Segment Start: Reading text

Systems need a sustainable, long-term funding plan to provide the desired level of service to customers. It can be difficult for a system to know what funds or funding sources are available for capital projects and even more so for maintenance activities. Funding sources include both private and public funds and systems often need to be creative when looking at various funding options. For energy efficiency projects, there are additional options for funding beyond those available for “normal” operation and maintenance and capital projects. These projects have the potential to reduce energy costs and therefore have different criteria and potential for funding.

One funding consideration is the amount of potential cost savings. If the cost savings are great compared to the cost of the capital expenditure, the investment will pay for itself in a short time. If the cost savings are small relative to the capital expenditure, it may take a long time to pay for the project. This concept is called Return on Investment or ROI. As an example, consider changing a constant speed pump to a variable speed pump. Suppose the new pump cost $40,000 and the expected energy cost savings was estimated to be $5,000 per year. In 8 years, the energy savings would equal the cost of the investment, so the pump would pay for itself in 8 years. If the expected life of the pump was longer than 8 years, it would be worth doing this project because everything after 8 years would represent a cost savings to the system. If the expected life of the pump was less than 8 years, the project would not be worth doing because it would cost the system more money than it would save.

Another consideration is when to make an investment in a more energy-efficient piece of equipment. If an asset has reached the end of its useful life, the decision to make the investment in a more energy-efficient asset may be fairly simple. The asset must be replaced anyway, so even if the more energy-efficient asset has a long pay-back period, it may make sense to do this project. If an asset has not reached the end of its useful life, but a new, energy efficient asset will pay for itself in a short amount of time, the system may decide to replace the asset immediately instead of waiting until the asset fails or reaches the end of its life. For example, a wastewater plant may have a very inefficient blower that costs $5,000 per year in energy costs and $4,000 per year in O&MOperations and Maintenance costs. Its remaining useful life is 15 years. Suppose a new blower costs $30,000 to install, will cost $3,000 per year for energy usage, and $2,500 per year for O&MOperations and Maintenance . The savings in energy and operational costs are $3,500 per year. In 10 years, the savings will be $35,000, which is more than the cost of the new blower. The blower will pay for itself before the old blower reaches the end of its useful life. In this example, it is beneficial to remove the existing inefficient blower and replace it with a new blower right away, rather than waiting until the old blower has served its full expected life.

Different types of water, stormwater, and wastewater systems will have access to different types of funds. Typically, funding organizations and agencies are willing to provide information when requested and are usually very willing to help. There are several federal and state programs to help systems with energy-efficient projects.

Below are some of those resources:

  • Energy Savings Performance Contracting (ESPC)ESPCsEnergy Savings Performance Contracting are part of a strategy to help meet federal energy and emissions reduction goals. They offer the financial resources needed to make efficiency improvements to aging buildings and facilities. ESPCsEnergy Savings Performance Contracting involve an energy services company (ESCO), a financing firm, a measurement & verification (M&V) firm, and a customer (the water system). These entities work together to design, finance, and build energy improvements at a water system. The Department of Energy’s Federal Energy Management Program (FEMP) is the lead organization responsible for providing implementing rules and policies for ESPCsEnergy Savings Performance Contracting. Many states provide additional guidelines and offer supportive resources.

Segment End: Reading text
Segment Start: Excerpted data

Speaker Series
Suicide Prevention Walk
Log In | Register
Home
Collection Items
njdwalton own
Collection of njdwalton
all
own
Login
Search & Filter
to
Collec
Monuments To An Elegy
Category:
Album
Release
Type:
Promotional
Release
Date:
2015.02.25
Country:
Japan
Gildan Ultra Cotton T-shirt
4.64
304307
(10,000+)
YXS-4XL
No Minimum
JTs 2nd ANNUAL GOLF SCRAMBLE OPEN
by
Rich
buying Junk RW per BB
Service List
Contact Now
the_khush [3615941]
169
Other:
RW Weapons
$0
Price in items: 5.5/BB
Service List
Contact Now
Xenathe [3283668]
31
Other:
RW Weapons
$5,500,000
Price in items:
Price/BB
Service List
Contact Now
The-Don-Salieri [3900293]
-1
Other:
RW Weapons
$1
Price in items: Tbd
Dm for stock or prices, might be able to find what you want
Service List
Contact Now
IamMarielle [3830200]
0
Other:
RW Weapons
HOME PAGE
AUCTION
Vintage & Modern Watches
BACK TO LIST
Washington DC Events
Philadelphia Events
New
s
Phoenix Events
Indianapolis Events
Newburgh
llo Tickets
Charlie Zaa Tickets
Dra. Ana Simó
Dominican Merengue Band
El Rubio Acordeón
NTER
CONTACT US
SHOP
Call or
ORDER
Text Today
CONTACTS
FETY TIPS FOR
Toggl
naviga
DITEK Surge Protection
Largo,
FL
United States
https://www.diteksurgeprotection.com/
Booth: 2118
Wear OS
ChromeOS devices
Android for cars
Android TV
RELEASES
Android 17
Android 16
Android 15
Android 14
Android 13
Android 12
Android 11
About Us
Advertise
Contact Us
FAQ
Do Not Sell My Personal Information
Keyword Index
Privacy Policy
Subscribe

Segment End: Excerpted data

(Problem to work on):
Answer these from the text on funding energy-efficient projects:
1. In the pump example, how many years would it take for the new pump to pay for itself?
2. In the blower example, how much would the new blower save per year in energy and operational costs?
3. What organization is named as the lead in providing implementing rules and policies for energy savings performance contracts?

(Written solution):
1. 8 years
2. $3,500 per year
3. The Department of Energy's Federal Energy Management Program (FEMP)